By Sherif Tarek

Daniel Pearl Fellow

The Civic Center metro station in Los Angeles downtown was staggeringly crowded that day after work. The infamous crime scene yellow tape sealed one side of the subway platform with a train at a standstill and security personnel scrutinizing the area with detectors.

Only the trains running on the other side were operating, at a much slower pace. Crowds of passengers piled up waiting. It was a suicide attempt that wreaked havoc and troubled the metro system that rush hour evening.

Amid the chaos some lost their tempers. Others took it lightly and laughed about it. Everyone pretty much got used to it, and many started to wave goodbye to each other when a crammed train would finally start to move.

I was working with the LA Times foreign desk but I thought I could do a color story about the incident. Yet I had a change of heart: I was assigned another story; didn’t know whom to call; and was weary after a long day. I thought someone else must’ve already taken it.

But the next day I didn’t find the story in the paper. Only a couple of lines were published  in the online version, quoting a witness at the Hollywood/Western Station as saying the man “was dragged 20 yards but survived.”

My initial judgment, which I always second guess when it comes to local stuff since I am a foreigner here, was that the incident deserved a place on the print edition. It had touched thousands of people and turned the fairly comfortable metro system into a disaster for hours.

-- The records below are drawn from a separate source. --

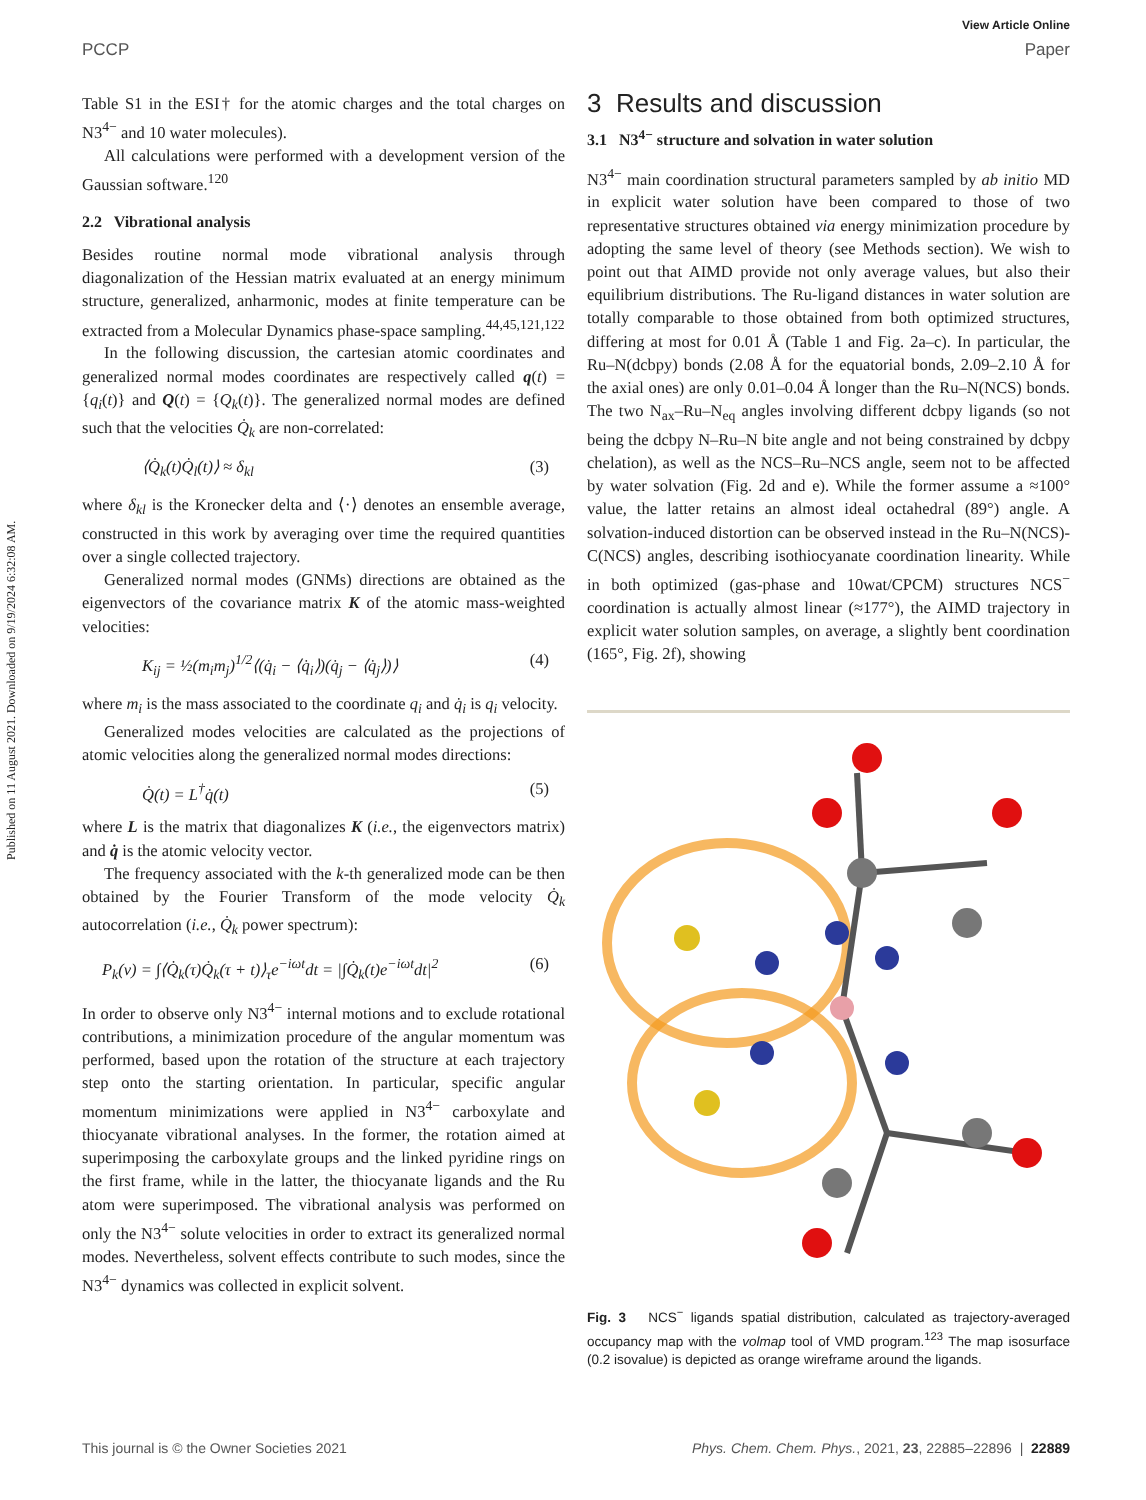View Article Online
PCCP Paper
Published on 11 August 2021. Downloaded on 9/19/2024 6:32:08 AM.
Table S1 in the ESI† for the atomic charges and the total charges on N3<sup>4−</sup> and 10 water molecules).
All calculations were performed with a development version of the Gaussian software.<sup>120</sup>
2.2 Vibrational analysis
Besides routine normal mode vibrational analysis through diagonalization of the Hessian matrix evaluated at an energy minimum structure, generalized, anharmonic, modes at finite temperature can be extracted from a Molecular Dynamics phase-space sampling.<sup>44,45,121,122</sup>
In the following discussion, the cartesian atomic coordinates and generalized normal modes coordinates are respectively called q(t) = {q<sub>i</sub>(t)} and Q(t) = {Q<sub>k</sub>(t)}. The generalized normal modes are defined such that the velocities Q̇<sub>k</sub> are non-correlated:
⟨Q̇<sub>k</sub>(t)Q̇<sub>l</sub>(t)⟩ ≈ δ<sub>kl</sub> (3)
where δ<sub>kl</sub> is the Kronecker delta and ⟨·⟩ denotes an ensemble average, constructed in this work by averaging over time the required quantities over a single collected trajectory.
Generalized normal modes (GNMs) directions are obtained as the eigenvectors of the covariance matrix K of the atomic mass-weighted velocities:
K<sub>ij</sub> = ½(m<sub>i</sub>m<sub>j</sub>)<sup>1/2</sup>⟨(q̇<sub>i</sub> − ⟨q̇<sub>i</sub>⟩)(q̇<sub>j</sub> − ⟨q̇<sub>j</sub>⟩)⟩ (4)
where m<sub>i</sub> is the mass associated to the coordinate q<sub>i</sub> and q̇<sub>i</sub> is q<sub>i</sub> velocity.
Generalized modes velocities are calculated as the projections of atomic velocities along the generalized normal modes directions:
Q̇(t) = L<sup>†</sup>q̇(t) (5)
where L is the matrix that diagonalizes K (i.e., the eigenvectors matrix) and q̇ is the atomic velocity vector.
The frequency associated with the k-th generalized mode can be then obtained by the Fourier Transform of the mode velocity Q̇<sub>k</sub> autocorrelation (i.e., Q̇<sub>k</sub> power spectrum):
P<sub>k</sub>(ν) = ∫⟨Q̇<sub>k</sub>(τ)Q̇<sub>k</sub>(τ + t)⟩<sub>τ</sub>e<sup>−iωt</sup>dt = |∫Q̇<sub>k</sub>(t)e<sup>−iωt</sup>dt|<sup>2</sup> (6)
In order to observe only N3<sup>4−</sup> internal motions and to exclude rotational contributions, a minimization procedure of the angular momentum was performed, based upon the rotation of the structure at each trajectory step onto the starting orientation. In particular, specific angular momentum minimizations were applied in N3<sup>4−</sup> carboxylate and thiocyanate vibrational analyses. In the former, the rotation aimed at superimposing the carboxylate groups and the linked pyridine rings on the first frame, while in the latter, the thiocyanate ligands and the Ru atom were superimposed. The vibrational analysis was performed on only the N3<sup>4−</sup> solute velocities in order to extract its generalized normal modes. Nevertheless, solvent effects contribute to such modes, since the N3<sup>4−</sup> dynamics was collected in explicit solvent.
3 Results and discussion
3.1 N3<sup>4−</sup> structure and solvation in water solution
N3<sup>4−</sup> main coordination structural parameters sampled by ab initio MD in explicit water solution have been compared to those of two representative structures obtained via energy minimization procedure by adopting the same level of theory (see Methods section). We wish to point out that AIMD provide not only average values, but also their equilibrium distributions. The Ru-ligand distances in water solution are totally comparable to those obtained from both optimized structures, differing at most for 0.01 Å (Table 1 and Fig. 2a–c). In particular, the Ru–N(dcbpy) bonds (2.08 Å for the equatorial bonds, 2.09–2.10 Å for the axial ones) are only 0.01–0.04 Å longer than the Ru–N(NCS) bonds. The two N<sub>ax</sub>–Ru–N<sub>eq</sub> angles involving different dcbpy ligands (so not being the dcbpy N–Ru–N bite angle and not being constrained by dcbpy chelation), as well as the NCS–Ru–NCS angle, seem not to be affected by water solvation (Fig. 2d and e). While the former assume a ≈100° value, the latter retains an almost ideal octahedral (89°) angle. A solvation-induced distortion can be observed instead in the Ru–N(NCS)-C(NCS) angles, describing isothiocyanate coordination linearity. While in both optimized (gas-phase and 10wat/CPCM) structures NCS<sup>−</sup> coordination is actually almost linear (≈177°), the AIMD trajectory in explicit water solution samples, on average, a slightly bent coordination (165°, Fig. 2f), showing
Fig. 3 NCS<sup>−</sup> ligands spatial distribution, calculated as trajectory-averaged occupancy map with the volmap tool of VMD program.<sup>123</sup> The map isosurface (0.2 isovalue) is depicted as orange wireframe around the ligands.
This journal is © the Owner Societies 2021 Phys. Chem. Chem. Phys., 2021, 23, 22885–22896 | 22889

It might not have been reported on the paper simply because there was more important news that day, or because it happened so frequently that it’s no longer newsworthy.

But while the incident only merited two lines in the LA Times’ online edition, social media picked it up.

When the trains and platforms were overcrowded that day, many people held aloft their mobiles to make videos, later uploaded on YouTube.

Curious readers nowadays, whether in a country suffering suppression or another enjoying a high degree of freedom, have to get the news from different outlets, and this includes social media.

It might be a lot less credible than professional media, but citizen journalism has become undisputedly the prime source for breaking news, and more.

No exclusions on social media. Only millions of people tweeting, sharing and uploading materials, some of which is a lot more serious than just showing the consequences of a failed suicide attempt.

Posts on social media by activists and citizen journalism were instrumental in helping to instigate a number of uprisings in the Middle East a few years ago in what is known as the Arab Spring. For this reason, many blame it for the violence and chaos across the region.

Complete absence of censorship, as well as lack of credibility and professionalism, indeed proved dangerous sometimes, especially in tumultuous areas where rumors could circulate fast and thus further aggravate tensions.

But the fact remains: citizen journalism has caused many people to be more informed about what’s happening in their countries, having counterbalanced repression by divulging what highly censored media, often loyal to the then incumbent governments, didn’t.

Moreover, it has urged — or even forced — mainstream media to expand its boundaries.

Autocratic rulers hate citizen journalism because it’s a tool that cannot be controlled — unlike mainstream media that can be put under pressure in countries where advertising agencies, print and distribution are in the hands of the state, and where journalists can be punished for doing their job.

Twitter was blocked in Turkey March 20, after Prime Minister Recep Tayyip Erdogan pledged to “eradicate” the website following the circulation of leaked recordings that implicated him and members of his inner circle in sweeping corruption allegations before local elections. He also banned Youtube a week later after it was used to host a leaked audio recording of Turkish officials discussing security matters in Syria.

But amid national and worldwide condemnation of the decision, the Turkish government unblocked both sites (Twitter on April 3 and Youtube on 3 June) after the country’s highest court ruled that the ban violated freedom of expression.

Social media is simply an integral part of the current media reality that even dictators have no choice but to accept and deal with the way it is.